**Work order**: For every item below, format its extracted text as a JSON list of strings with one string per line, omitting blank lines. Leave the pictures out of your answer.

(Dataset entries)

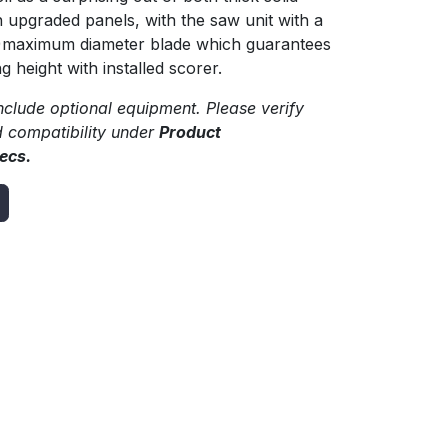
upgraded panels, with the saw unit with a
)maximum diameter blade which guarantees
 height with installed scorer.
clude optional equipment. Please verify
d compatibility under
Product
ecs.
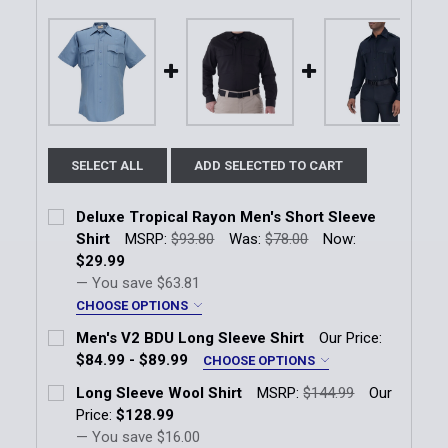
SELECT ALL
ADD SELECTED TO CART
Deluxe Tropical Rayon Men's Short Sleeve
Shirt
MSRP:
$93.80
Was:
$78.00
Now:
$29.99
— You save
$63.81
CHOOSE OPTIONS
Size:
*
Men's V2 BDU Long Sleeve Shirt
Our Price:
SM Reg
MD Reg
LG Reg
XL Reg
$84.99 - $89.99
CHOOSE OPTIONS
Color:
*
Long Sleeve Wool Shirt
MSRP:
$144.99
Our
2X Reg
3X Reg
4X Reg
Black
Midnight Navy
OD Green
Price:
$128.99
— You save
$16.00
Total Number of Patches To be Installed (Per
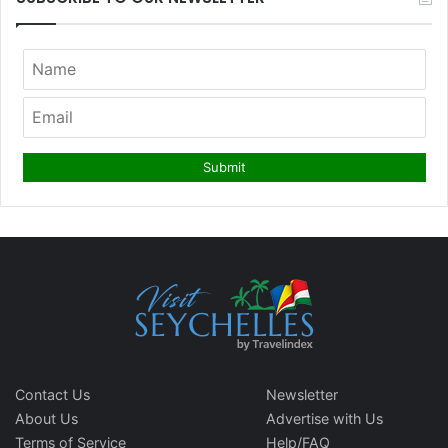
Contact Us
Newsletter
About Us
Advertise with Us
Terms of Service
Help/FAQ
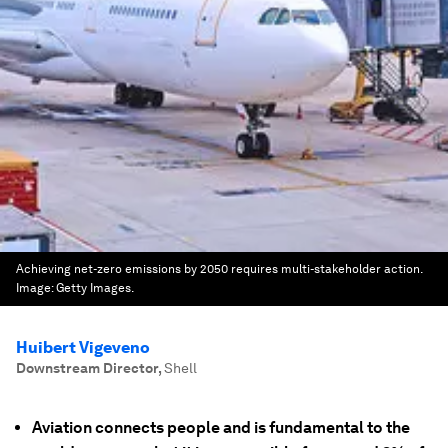
Achieving net-zero emissions by 2050 requires multi-stakeholder action.
Image:
Getty Images.
Huibert Vigeveno
Downstream Director
,
Shell
Aviation connects people and is fundamental to the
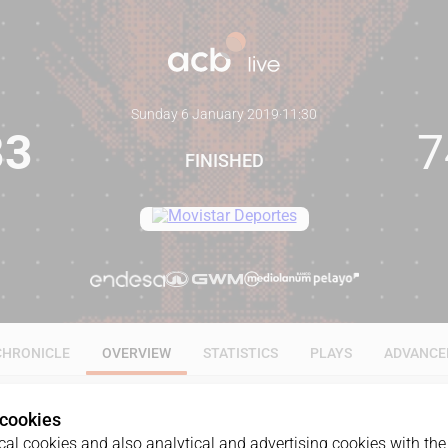
Sunday 6 January 2019
·
11:30
83
7
FINISHED
CHRONICLE
OVERVIEW
STATISTICS
PLAYS
ADVANCE
 cookies
al cookies and also analytical and advertising cookies with the 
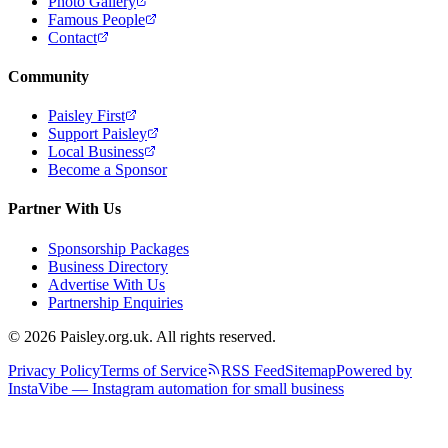
Photo Gallery
Famous People
Contact
Community
Paisley First
Support Paisley
Local Business
Become a Sponsor
Partner With Us
Sponsorship Packages
Business Directory
Advertise With Us
Partnership Enquiries
© 2026 Paisley.org.uk. All rights reserved.
Privacy Policy
Terms of Service
RSS Feed
Sitemap
Powered by
InstaVibe — Instagram automation for small business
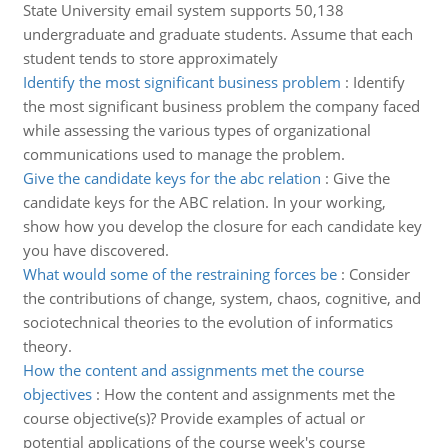
State University email system supports 50,138
undergraduate and graduate students. Assume that each
student tends to store approximately
Identify the most significant business problem
:
Identify
the most significant business problem the company faced
while assessing the various types of organizational
communications used to manage the problem.
Give the candidate keys for the abc relation
:
Give the
candidate keys for the ABC relation. In your working,
show how you develop the closure for each candidate key
you have discovered.
What would some of the restraining forces be
:
Consider
the contributions of change, system, chaos, cognitive, and
sociotechnical theories to the evolution of informatics
theory.
How the content and assignments met the course
objectives
:
How the content and assignments met the
course objective(s)? Provide examples of actual or
potential applications of the course week's course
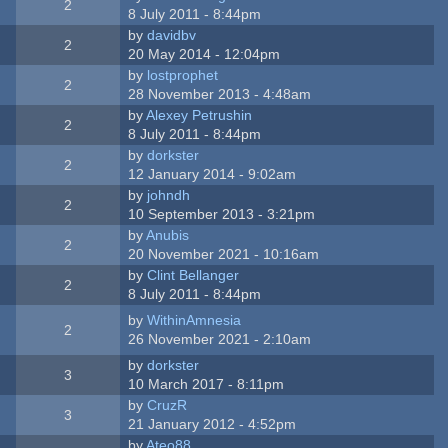
2
8 July 2011 - 8:44pm
by
davidbv
2
20 May 2014 - 12:04pm
by
lostprophet
2
28 November 2013 - 4:48am
by
Alexey Petrushin
2
8 July 2011 - 8:44pm
by
dorkster
2
12 January 2014 - 9:02am
by
johndh
2
10 September 2013 - 3:21pm
by
Anubis
2
20 November 2021 - 10:16am
by
Clint Bellanger
2
8 July 2011 - 8:44pm
by
WithinAmnesia
2
26 November 2021 - 2:10am
by
dorkster
3
10 March 2017 - 8:11pm
by
CruzR
3
21 January 2012 - 4:52pm
by
Ateo88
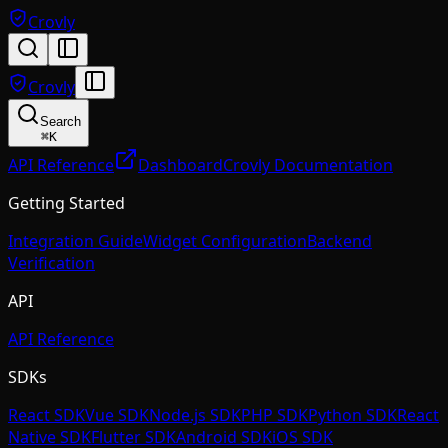
Crovly
Crovly
Search
⌘
K
API Reference
Dashboard
Crovly Documentation
Getting Started
Integration Guide
Widget Configuration
Backend
Verification
API
API Reference
SDKs
React SDK
Vue SDK
Node.js SDK
PHP SDK
Python SDK
React
Native SDK
Flutter SDK
Android SDK
iOS SDK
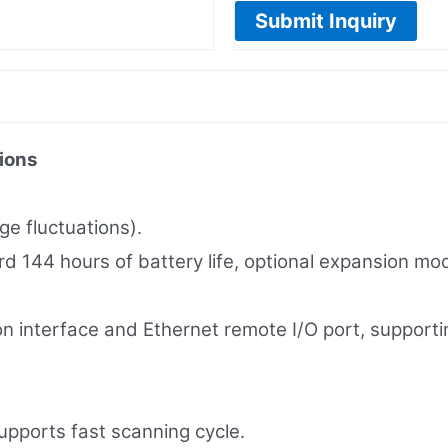
Submit Inquiry
ions
e fluctuations).
ard 144 hours of battery life, optional expansion mo
on interface and Ethernet remote I/O port, support
ports fast scanning cycle.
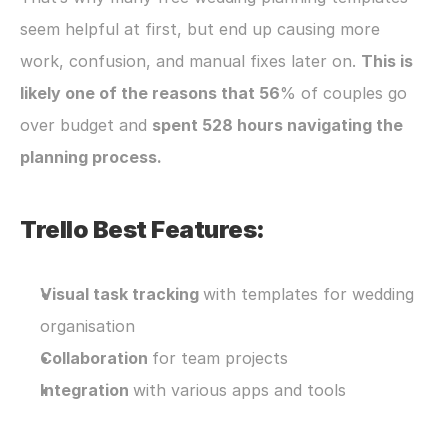
seem helpful at first, but end up causing more 
work, confusion, and manual fixes later on. 
This is 
likely one of the reasons that 56
% of couples go 
over budget and 
spent 528 hours navigating the 
planning process.
Trello Best Features:
Visual task tracking 
with templates for wedding 
organisation
Collaboration 
for team projects
Integration 
with various apps and tools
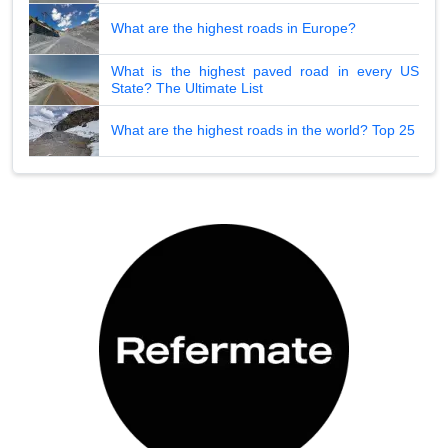
What are the highest roads in Europe?
What is the highest paved road in every US
State? The Ultimate List
What are the highest roads in the world? Top 25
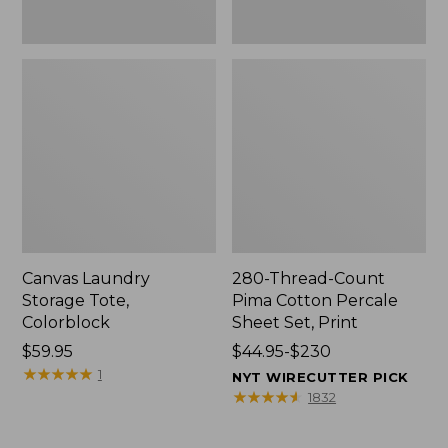
Canvas Laundry
280-Thread-Count
Storage Tote,
Pima Cotton Percale
Colorblock
Sheet Set, Print
Price:
$59.95
Price
$44.95-$230
$59.95
★
★
★
★
★
★
★
★
★
★
range
1
NYT WIRECUTTER PICK
from:
★
★
★
★
★
★
★
★
★
★
1832
$44.95
to:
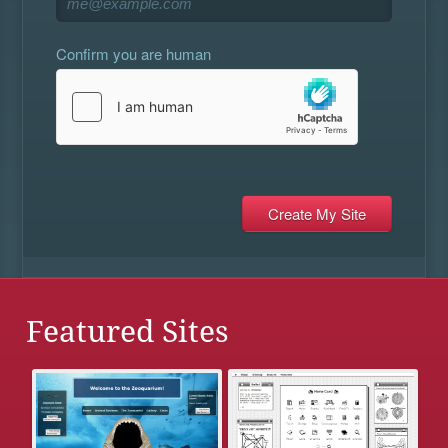
Confirm you are human
Featured Sites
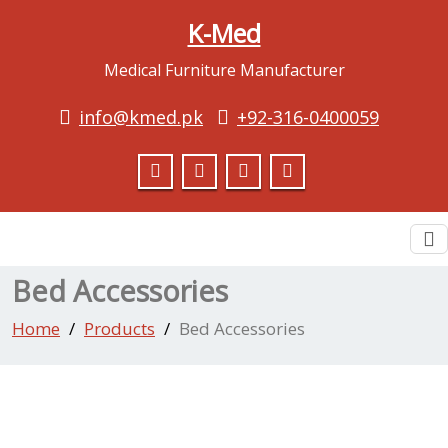
K-Med
Medical Furniture Manufacturer
info@kmed.pk
+92-316-0400059
To
na
Bed Accessories
Home
Products
Bed Accessories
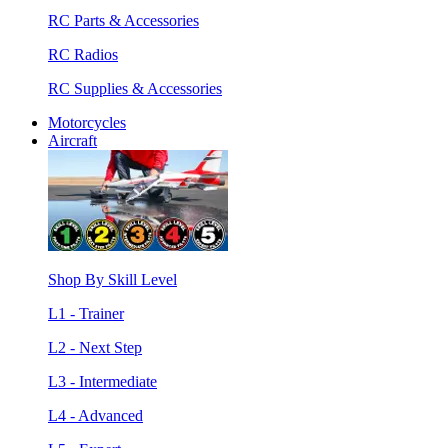
RC Parts & Accessories
RC Radios
RC Supplies & Accessories
Motorcycles
Aircraft
Shop By Skill Level
L1 - Trainer
L2 - Next Step
L3 - Intermediate
L4 - Advanced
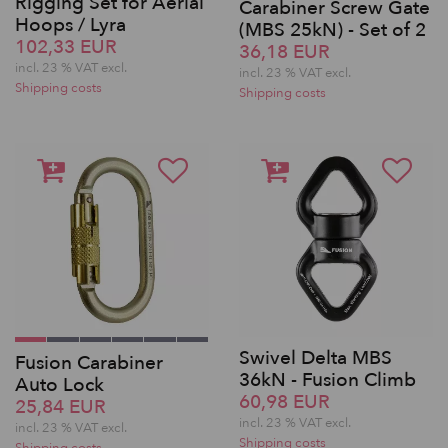
Rigging Set for Aerial
Carabiner Screw Gate
Hoops / Lyra
(MBS 25kN) - Set of 2
102,33 EUR
36,18 EUR
incl. 23 % VAT excl.
incl. 23 % VAT excl.
Shipping costs
Shipping costs
Swivel Delta MBS
Fusion Carabiner
36kN - Fusion Climb
Auto Lock
60,98 EUR
25,84 EUR
incl. 23 % VAT excl.
incl. 23 % VAT excl.
Shipping costs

**Expected answer**:
[
  "upgraded panels, with the saw unit with a",
  ")maximum diameter blade which guarantees",
  " height with installed scorer.",
  "clude optional equipment. Please verify",
  "d compatibility under",
  "Product",
  "ecs.",
  "SELECT ALL",
  "ADD SELECTED TO CART",
  "Deluxe Tropical Rayon Men's Short Sleeve",
  "Shirt",
  "MSRP:",
  "$93.80",
  "Was:",
  "$78.00",
  "Now:",
  "$29.99",
  "— You save",
  "$63.81",
  "CHOOSE OPTIONS",
  "Size:",
  "*",
  "Men's V2 BDU Long Sleeve Shirt",
  "Our Price:",
  "SM Reg",
  "MD Reg",
  "LG Reg",
  "XL Reg",
  "$84.99 - $89.99",
  "CHOOSE OPTIONS",
  "Color:",
  "*",
  "Long Sleeve Wool Shirt",
  "MSRP:",
  "$144.99",
  "Our",
  "2X Reg",
  "3X Reg",
  "4X Reg",
  "Black",
  "Midnight Navy",
  "OD Green",
  "Price:",
  "$128.99",
  "— You save",
  "$16.00",
  "Total Number of Patches To be Installed (Per",
  "Contact Us",
  "Newsletter",
  "About Us",
  "Advertise with Us",
  "Terms of Service",
  "Help/FAQ",
  "Achieving net-zero emissions by 2050 requires multi-stakeholder action.",
  "Image:",
  "Getty Images.",
  "Huibert Vigeveno",
  "Downstream Director",
  ",",
  "Shell",
  "Aviation connects people and is fundamental to the",
  "Sunday 6 January 2019",
  "·",
  "11:30",
  "83",
  "7",
  "FINISHED",
  "CHRONICLE",
  "OVERVIEW",
  "STATISTICS",
  "PLAYS",
  "ADVANCE",
  " cookies",
  "al cookies and also analytical and advertising cookies with the ",
  "Photo Gallery",
  "Famous People",
  "Contact",
  "Community",
  "Paisley First",
  "Support Paisley",
  "Local Business",
  "Become a Sponsor",
  "Partner With Us",
  "Sponsorship Packages",
  "Business Directory",
  "Advertise With Us",
  "Partnership Enquiries",
  "© 2026 Paisley.org.uk. All rights reserved.",
  "Privacy Policy",
  "Terms of Service",
  "RSS Feed",
  "Sitemap",
  "Powered by",
  "InstaVibe — Instagram automation for small business",
  "State University email system supports 50,138",
  "undergraduate and graduate students. Assume that each",
  "student tends to store approximately",
  "Identify the most significant business problem",
  ":",
  "Identify",
  "the most significant business problem the company faced",
  "while assessing the various types of organizational",
  "communications used to manage the problem.",
  "Give the candidate keys for the abc relation",
  ":",
  "Give the",
  "candidate keys for the ABC relation. In your working,",
  "show how you develop the closure for each candidate key",
  "you have discovered.",
  "What would some of the restraining forces be",
  ":",
  "Consider",
  "the contributions of change, system, chaos, cognitive, and",
  "sociotechnical theories to the evolution of informatics",
  "theory.",
  "How the content and assignments met the course",
  "objectives",
  ":",
  "How the content and assignments met the",
  "course objective(s)? Provide examples of actual or",
  "potential applications of the course week's course",
  "2",
  "8 July 2011 - 8:44pm",
  "by",
  "davidbv",
  "2",
  "20 May 2014 - 12:04pm",
  "by",
  "lostprophet",
  "2",
  "28 November 2013 - 4:48am",
  "by",
  "Alexey Petrushin",
  "2",
  "8 July 2011 - 8:44pm",
  "by",
  "dorkster",
  "2",
  "12 January 2014 - 9:02am",
  "by",
  "johndh",
  "2",
  "10 September 2013 - 3:21pm",
  "by",
  "Anubis",
  "2",
  "20 November 2021 - 10:16am",
  "by",
  "Clint Bellanger",
  "2",
  "8 July 2011 - 8:44pm",
  "by",
  "WithinAmnesia",
  "2",
  "26 November 2021 - 2:10am",
  "by",
  "dorkster",
  "3",
  "10 March 2017 - 8:11pm",
  "by",
  "CruzR",
  "3",
  "21 January 2012 - 4:52pm",
  "by",
  "Ateo88",
  "Crovly",
  "Crovly",
  "Search",
  "⌘",
  "K",
  "API Reference",
  "Dashboard",
  "Crovly Documentation",
  "Getting Started",
  "Integration Guide",
  "Widget Configuration",
  "Backend",
  "Verification",
  "API",
  "API Reference",
  "SDKs",
  "React SDK",
  "Vue SDK",
  "Node.js SDK",
  "PHP SDK",
  "Python SDK",
  "React",
  "Native SDK",
  "Flutter SDK",
  "Android SDK",
  "iOS SDK",
  "Submit Inquiry",
  "ions",
  "e fluctuations).",
  "ard 144 hours of battery life, optional expansion mo",
  "on interface and Ethernet remote I/O port, support",
  "ports fast scanning cycle.",
  "seem helpful at first, but end up causing more ",
  "work, confusion, and manual fixes later on. ",
  "This is ",
  "likely one of the reasons that 56",
  "% of couples go ",
  "over budget and ",
  "spent 528 hours navigating the ",
  "planning process.",
  "Trello Best Features:",
  "Visual task tracking ",
  "with templates for wedding ",
  "organisation",
  "Collaboration ",
  "for team projects",
  "Integration ",
  "with various apps and tools",
  "What are the highest roads in Europe?",
  "What is the highest paved road in every US",
  "State? The Ultimate List",
  "What are the highest roads in the world? Top 25",
  "Canvas Laundry",
  "280-Thread-Count",
  "Storage Tote,",
  "Pima Cotton Percale",
  "Colorblock",
  "Sheet Set, Print",
  "Price:",
  "$59.95",
  "Price",
  "$44.95-$230",
  "$59.95",
  "★",
  "★",
  "★",
  "★",
  "★",
  "★",
  "★",
  "★",
  "★",
  "★",
  "range",
  "1",
  "NYT WIRECUTTER PICK",
  "from:",
  "★",
  "★",
  "★",
  "★",
  "★",
  "★",
  "★",
  "★",
  "★",
  "★",
  "1832",
  "$44.95",
  "to:",
  "Confirm you are human",
  "Featured Sites",
  "K-Med",
  "Medical Furniture Manufacturer",
  "info@kmed.pk",
  "+92-316-0400059",
  "To",
  "na",
  "Bed Accessories",
  "Home",
  "Products",
  "Bed Accessories",
  "RC Parts & Accessories",
  "RC Radios",
  "RC Supplies & Accessories",
  "Motorcycles",
  "Aircraft",
  "Shop By Skill Level",
  "L1 - Trainer",
  "L2 - Next Step",
  "L3 - Intermediate",
  "L4 - Advanced",
  "Rigging Set for Aerial",
  "Carabiner Screw Gate",
  "Hoops / Lyra",
  "(MBS 25kN) - Set of 2",
  "102,33 EUR",
  "36,18 EUR",
  "incl. 23 % VAT excl.",
  "incl. 23 % VAT excl.",
  "Shipping costs",
  "Shipping costs",
  "Swivel Delta MBS",
  "Fusion Carabiner",
  "36kN - Fusion Climb",
  "Auto Lock",
  "60,98 EUR",
  "25,84 EUR",
  "incl. 23 % VAT excl.",
  "incl. 23 % VAT excl.",
  "Shipping costs"
]